The team has two ideas about the nature of the galaxy one is that HD1 can form stars at an amazing rate and may even harbor the very first stars, which has never been observed before. Second, HD1 may contain a supermassive black hole about 100 million times the mass of our sun.

HD1 is extremely bright in ultraviolet light. At first, the researchers assumed that HD1 was a standard starburst galaxy, that is, a galaxy creating stars at a high rate. But after calculating how many stars HD1 produced, they said it was doing so at “an incredible rate”.

HD1 would form more than 100 stars every year. This is at least 10 times higher than what we expect for these galaxies.
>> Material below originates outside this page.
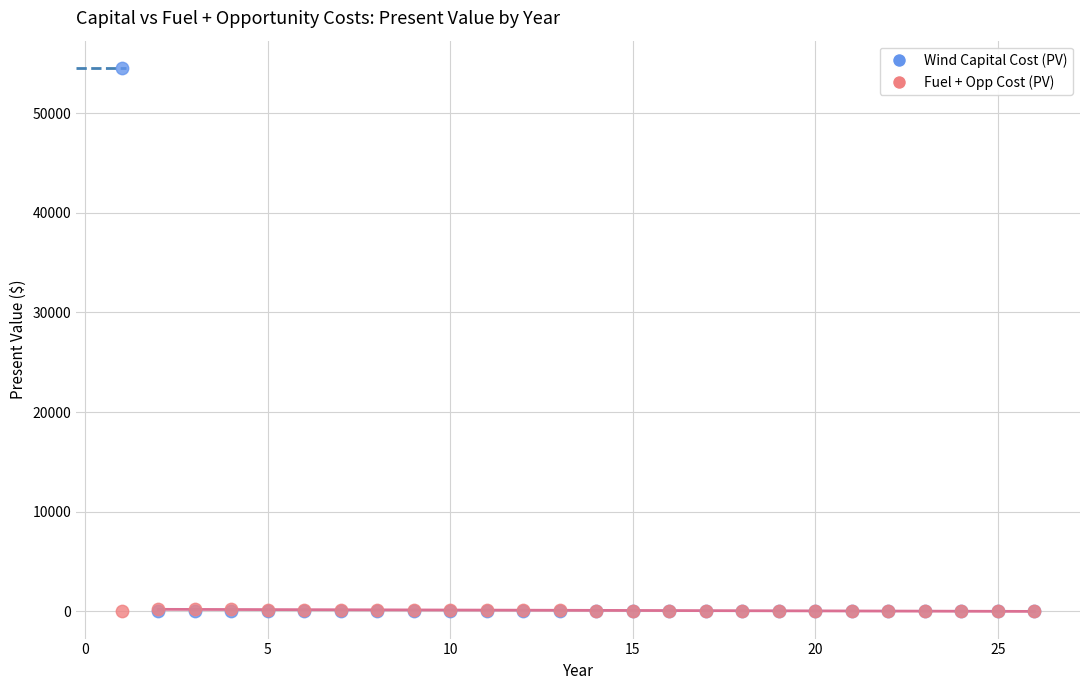

Which series has the largest Y range (max minus min)?

Wind Capital Cost (PV)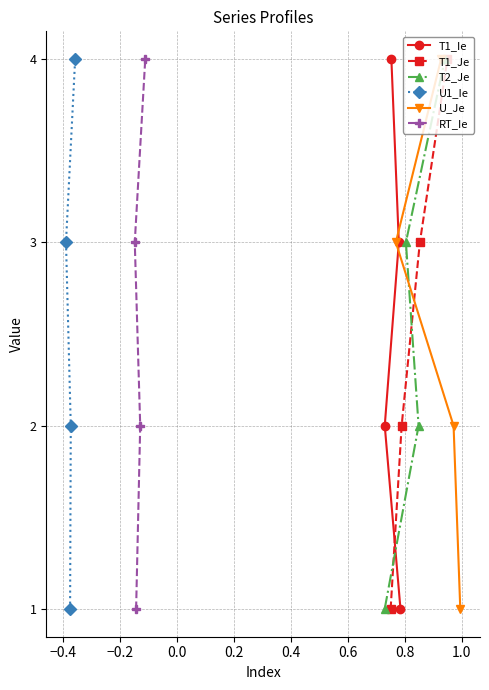

True or false: T1_Je and T1_Ie intersect in this chart.

False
Read more.

Discovery of the fossil of a dinosaur killed by an asteroid

In a first, scientists claim to have found fossils of creatures that were killed and buried on the same day a giant asteroid hit Earth and wiped out the dinosaurs 66 million years ago.

The team found a dinosaur member, complete with skin which is just one of a series of remarkable discoveries emerging from the site in North Dakota, USA.
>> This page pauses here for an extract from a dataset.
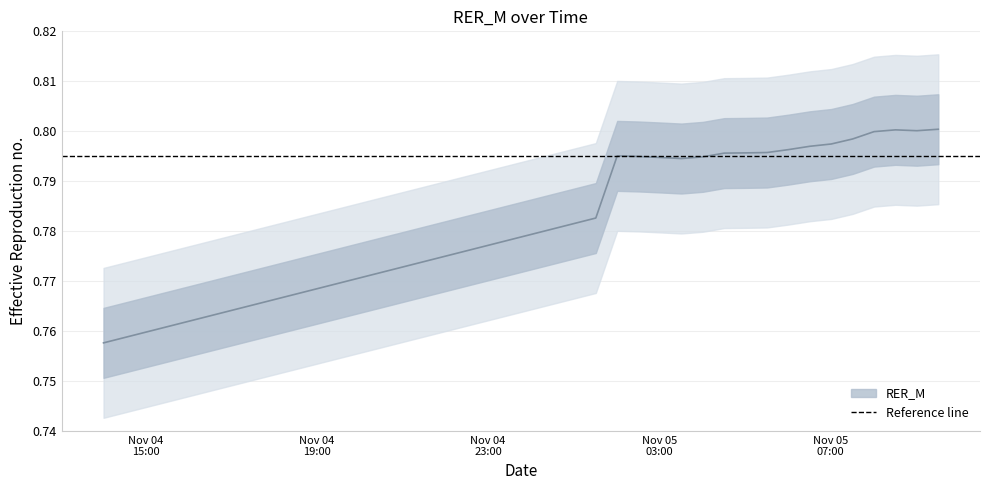

Count the values in the range 0 to 1.

40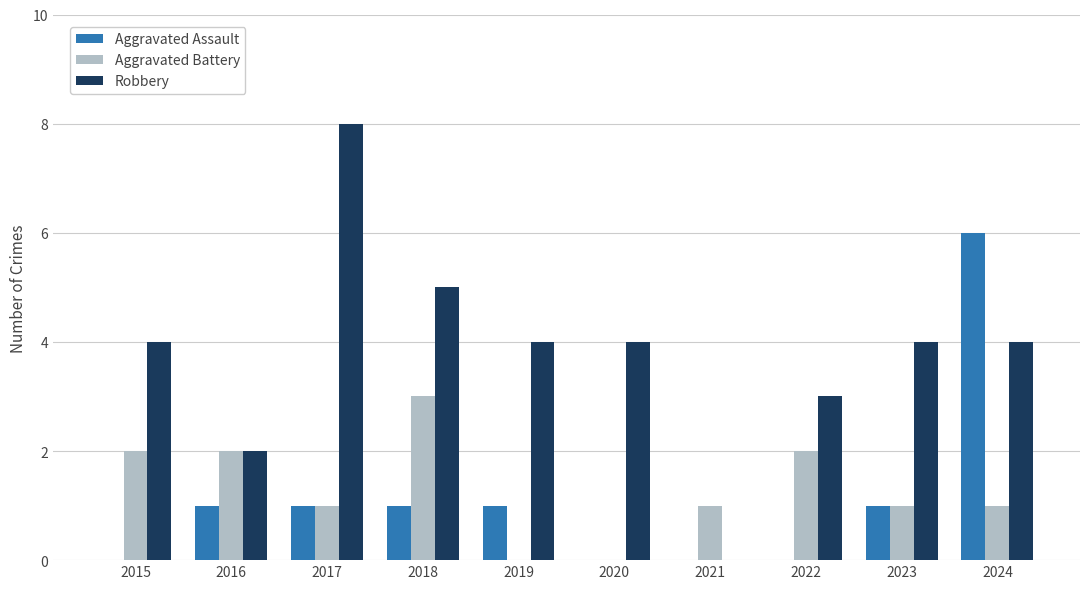

What is the highest value of the Aggravated Assault series?

6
Very few dinosaur remains have been found in the rocks that even record the last thousands of years before the impact, which is why it would be extraordinary to have a specimen from the same day of the fateful impact.
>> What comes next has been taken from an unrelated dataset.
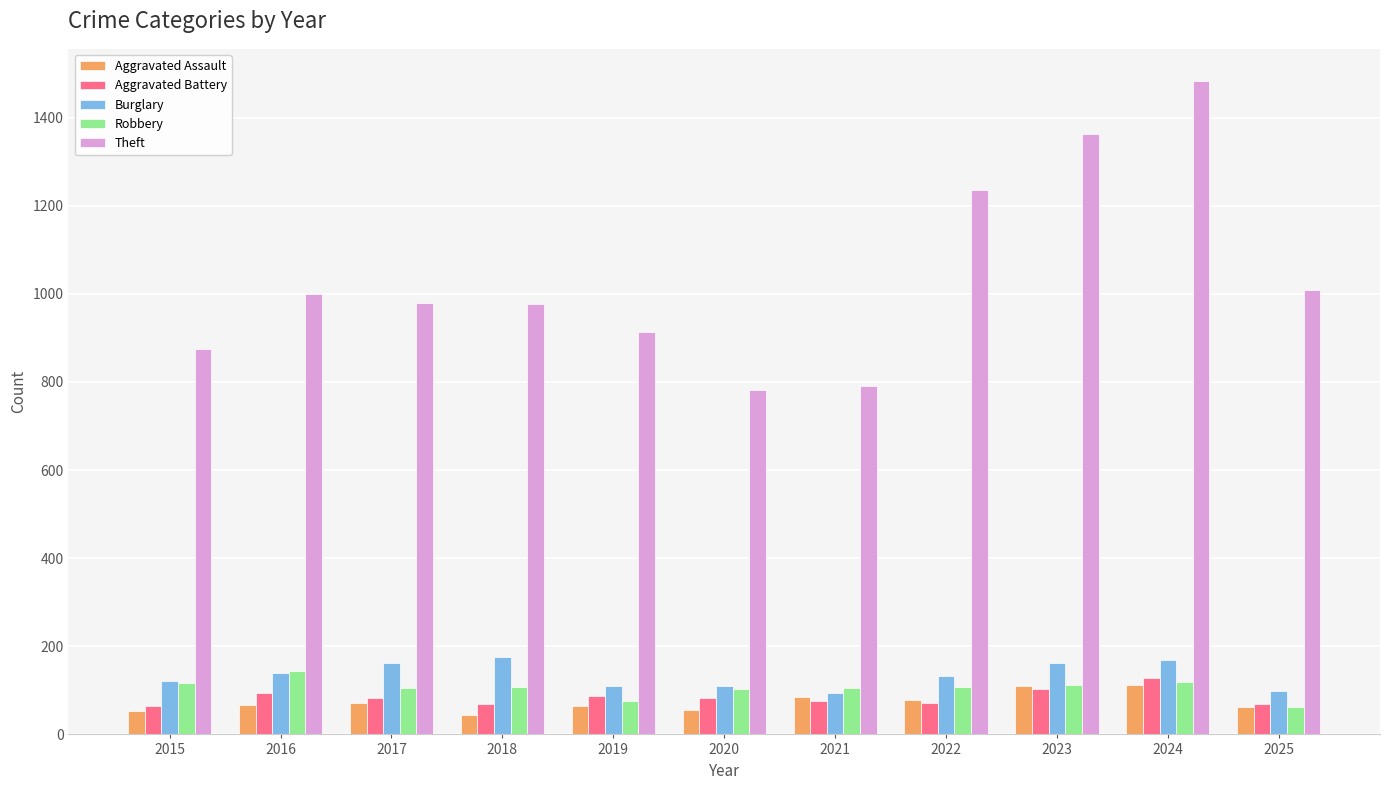

What is the difference between the maximum and minimum values in the Theft series?

700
In addition to the leg, the team found fish breathing in impact debris as it rained down from the sky.

They also found a fossil turtle skewered by a wooden stake, remains of small mammals and the burrows dug by them, the skin of a horned triceratops, the embryo of a flying pterosaur inside its egg and which could be a fragment of the asteroid impactor itself.

Finds from the site reveal unprecedented details about what happened that day.

Scientists now widely agree that a space rock about 12 km wide hit the planet, causing the last mass extinction that wiped out the dinosaurs.

The impact site has been identified in the Gulf of Mexico about 3,000 kilometers from the US site where the fossil was found. However, the energy imparted to the event was so great that its devastation was felt from afar. Read more.

Ocean samples produce more than 5,500 new species of RNA virus

Samples collected from oceans around the world by an international team of researchers have provided a treasure trove of new RNA data (Ribonucleic acid) with scientists identifying more than 5,500 new species of RNA virus.

The research is reshaping the understanding of how these submicroscopic particles evolved.

The team used machine learning analyzes to identify more than 5,500 new species of RNA viruses. These represent the five known RNA virus phyla, and the team suggests that at least five new RNA virus phyla are now needed to classify species.

The most abundant collection of newly identified species belongs to a proposed phylum that researchers have named Taraviricote, recognizing the contribution of 35,000 water samples speak Tara Oceans Consortiuma global study in progress aboard the schooner Taraof the impact of climate change on the world’s oceans.

While microbes are essential contributors to all life on the planet, the viruses that infect or interact with them have various influences on microbial functions. These types of viruses are believed to have three main functions kill cells, change the way infected cells manage energy and transfer genes from one host to another.

Learning more about the diversity and abundance of viruses in the world’s oceans will help explain the role of marine microbes in ocean adaptation to climate change. Read more.

Pterosaur fossil cache found in Atacama Desert

A team of Chilean scientists has discovered a cache of well-preserved bones of ancient flying reptiles that roamed the Atacama Desert more than 100 million years ago.

The remains belong to pterosaurs flying creatures that lived alongside dinosaurs. The team from the University of Chile has been looking for pterosaurs for years. Usually, the remains of pterosaurs are found isolated.

The discovery could shed light on how pterosaurs behaved in groups.

Most of the pterosaur bones were found flattened and broken, but the team says they were able to recover three-dimensional bones preserved at the site. This well helps scientists better understand the anatomy of pterosaurs.